Wraz z rzepakową modą, która ogarnęła profile w mediach społecznościowych tak gwiazd i influencerów, jak i wielu "zwykłych" ludzi, zaczęła się dyskusja o tym zjawisku.
Przekręt na rzepaku. Rolnicy wśród oszustów
Głosy krytyczne mieszają się z zachwytami, a bohaterki fotek wśród żółtych pól dorobiły się określenia "rzepiary".
Najważniejszy z perspektywy rolników jest jednak aspekt potencjalnych zniszczeń. Plantatorzy zajęli jasne stanowisko – fotografowanie się na skraju pól albo wśród roślin, ale z zadbaniem, by ich nie połamać, może być nawet promocją rolnictwa i ciężkiej pracy na roli.
Wjeżdżanie w uprawy autami, by zrobić sobie dodatkowe tło, to natomiast oczywiste straty dla gospodarzy i zachowania niedopuszczalne.
O podchodzenie do tego tematu z rozsądkiem zaapelował na łamach portalu naTemat Juliusz Młodecki, prezes Krajowego Zrzeszenia Producentów Rzepaku.
- Jeśli ktoś wjedzie samochodem, to można powiedzieć, że jest pozamiatane. Rzepak w tym miejscu jest już nie do zbioru. Gdy zjedzie się cała ekipa fotografów i wejdzie w środek rzepaku, to rolnik się wkurzy. W dodatku jeśli go o tym nie uprzedzą. Może warto zwyczajnie się zapytać? Jest zwykła ludzka przyzwoitość. Gdybym chciał wejść do pani ogródka, bo np. podobają mi się pani kwiaty, to zapytałbym, czy mogę - stwierdził Młodecki.

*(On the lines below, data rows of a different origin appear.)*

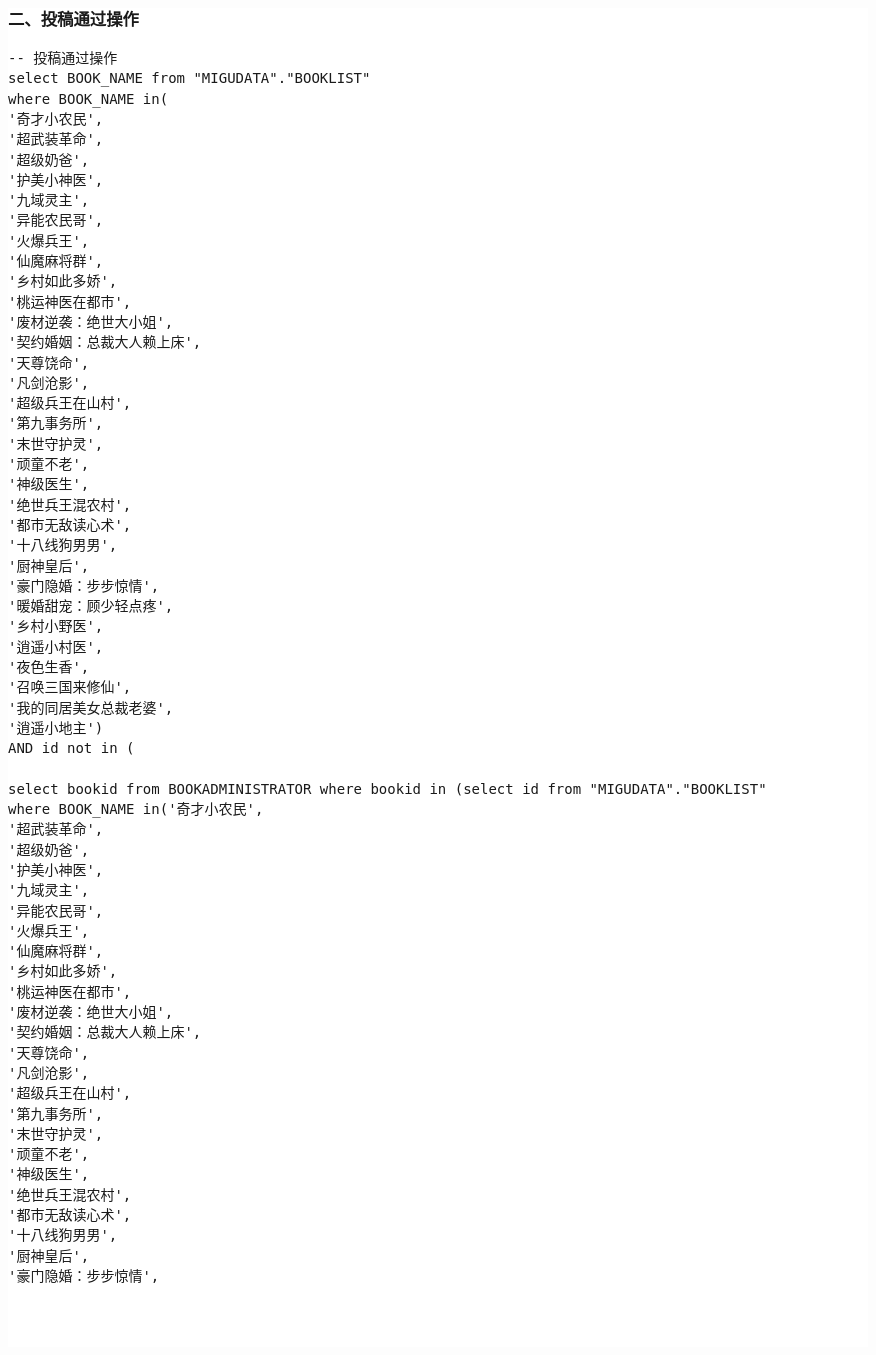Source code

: ### 二、投稿通过操作
<pre>
-- 投稿通过操作
select BOOK_NAME from "MIGUDATA"."BOOKLIST"  
where BOOK_NAME in(
'奇才小农民',
'超武装革命',
'超级奶爸',
'护美小神医',
'九域灵主',
'异能农民哥',
'火爆兵王',
'仙魔麻将群',
'乡村如此多娇',
'桃运神医在都市',
'废材逆袭：绝世大小姐',
'契约婚姻：总裁大人赖上床',
'天尊饶命',
'凡剑沧影',
'超级兵王在山村',
'第九事务所',
'末世守护灵',
'顽童不老',
'神级医生',
'绝世兵王混农村',
'都市无敌读心术',
'十八线狗男男',
'厨神皇后',
'豪门隐婚：步步惊情',
'暖婚甜宠：顾少轻点疼',
'乡村小野医',
'逍遥小村医',
'夜色生香',
'召唤三国来修仙',
'我的同居美女总裁老婆',
'逍遥小地主')
AND id not in (

select bookid from BOOKADMINISTRATOR where bookid in (select id from "MIGUDATA"."BOOKLIST"  
where BOOK_NAME in('奇才小农民',
'超武装革命',
'超级奶爸',
'护美小神医',
'九域灵主',
'异能农民哥',
'火爆兵王',
'仙魔麻将群',
'乡村如此多娇',
'桃运神医在都市',
'废材逆袭：绝世大小姐',
'契约婚姻：总裁大人赖上床',
'天尊饶命',
'凡剑沧影',
'超级兵王在山村',
'第九事务所',
'末世守护灵',
'顽童不老',
'神级医生',
'绝世兵王混农村',
'都市无敌读心术',
'十八线狗男男',
'厨神皇后',
'豪门隐婚：步步惊情',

Niebezpieczna para w rzepaku
Jednocześnie zaznaczył, iż jeśli pojedyncza osoba będzie chciała zrobić zdjęcie, to nie zrobi szkody i nikt nie powie jej złego słowa.
W takim tonie wypowiada się również Anna Bardowska, jedna z gwiazd programu "Rolnik szuka żony".
- Czy to przeszkadza rolnikom? Myślę, że w samym robieniu zdjęć nie ma nic złego, jeżeli nie niszczy się uprawy. Piękne zdjęcia można zrobić również, stojąc przy samym rzepaku, niekoniecznie chodząc po nim, a jeżeli ktoś bardzo chce wejść w pole, może to zrobić np. za pomocą ścieżki technologicznej - to taki ślad po przejazdach ciągnika – zaznacza w rozmowie z Plotkiem.
I apeluje, by pamiętać, że pole, na którym się pozuje, jest czyimś źródłem dochodu. Łukasz Sędrowski, inny uczestnik "Rolnik szuka…" zwraca uwagę na te same aspekty.
- Na pewno żaden rolnik nie życzy sobie tego, żeby niszczyć mu uprawę. Jeśli roślinę zgnieciesz, złamiesz albo uszkodzisz, to ona nie wyda plonu. Co innego, jeśli wchodzisz na skraj pola i robisz sobie zdjęcie, a co innego, jak się tam wtaczasz. Bo widziałem i takie ujęcia, jak ktoś kładzie się w ten rzepak, a jak złamie się łodyga to koniec - powiedział.